In other words, Biden used the tragedy to promote gun control measures that would have had no impact on the killings. A “ghost gun” was not used, and the gun was stolen, so any change to laws regulating the transfer of firearms would have done nothing.
Biden falsely described the stolen handgun used, identified as a Glock, as a “weapon of war.” He then claimed that, while he was in the Senate he “was able to get these weapons…outlawed.” We presume he is referring to the failed 1994-2004 ban on the manufacture (not possession) of certain semi-automatic firearms, but the Glock used does not appear to have been subject to that ban. It was neither part of the list of named firearms to be banned, nor does it seem to fit into the generic list of banned firearms based on cosmetic features.
Perhaps the only policy Biden mentioned that might have an impact on crimes like the one that took the lives of these two officers would be his desire to repeal the Protection of Lawful Commerce in Arms Act (PLCAA). Biden, when apparently talking about repealing the PLCAA, claimed the firearms industry is “the only industry in America that is exempted from being able to be sued by the public.”
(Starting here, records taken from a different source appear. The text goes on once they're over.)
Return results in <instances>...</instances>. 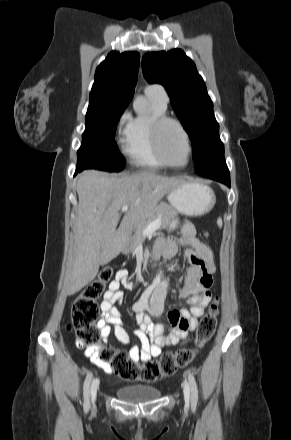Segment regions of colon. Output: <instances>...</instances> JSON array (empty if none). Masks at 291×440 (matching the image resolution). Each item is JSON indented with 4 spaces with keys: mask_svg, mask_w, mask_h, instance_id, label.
Here are the masks:
<instances>
[{
    "mask_svg": "<svg viewBox=\"0 0 291 440\" xmlns=\"http://www.w3.org/2000/svg\"><path fill=\"white\" fill-rule=\"evenodd\" d=\"M112 276V267L104 266L99 271L98 277L87 285L75 299L71 308L69 329L75 332L78 341L86 348L96 352L100 361L108 363L114 374L127 381L153 383L189 365L196 356L197 348H201L216 330L218 298L213 299L207 312L199 321V328L194 339L195 349H179L175 352L163 354L159 361H148L138 364L115 347L104 344L100 338L101 331L95 325L99 315L97 300L104 293L106 284L111 281ZM169 321L172 325L178 323V319L175 316H170ZM190 322L187 319L181 321L183 325H188Z\"/></svg>",
    "mask_w": 291,
    "mask_h": 440,
    "instance_id": "5ec220e1",
    "label": "colon"
}]
</instances>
That, of course, is a lie.
The PLCAA simply rejects the notion of holding gun manufacturers—even though they have complied with every one of the numerous laws and regulations that control their industry—responsible for the violent acts of criminals. Gun makers are still subject to potential civil suit should they violate the law or manufacture defective products, just like any other industry.
But, should Biden succeed in repealing the PLCAA, it is certainly likely that there will be a flood of reckless lawsuits filed by anti-gun extremists against virtually every gun manufacturer. In spite of the fact that these suits will likely fail, as they did regularly prior to the passage of the PLCAA, their ultimate goal is to drive gun makers out of business under the crushing financial burden of constantly having to defend themselves in court.
In the end, we can just chalk up the president’s recent New York appearance as one more time when he spoke about guns and lied. It’s just one of those things we can always expect: The sun will rise in the east, it will set in the west, and if Joe talks about guns, he will be “Going Full Biden.”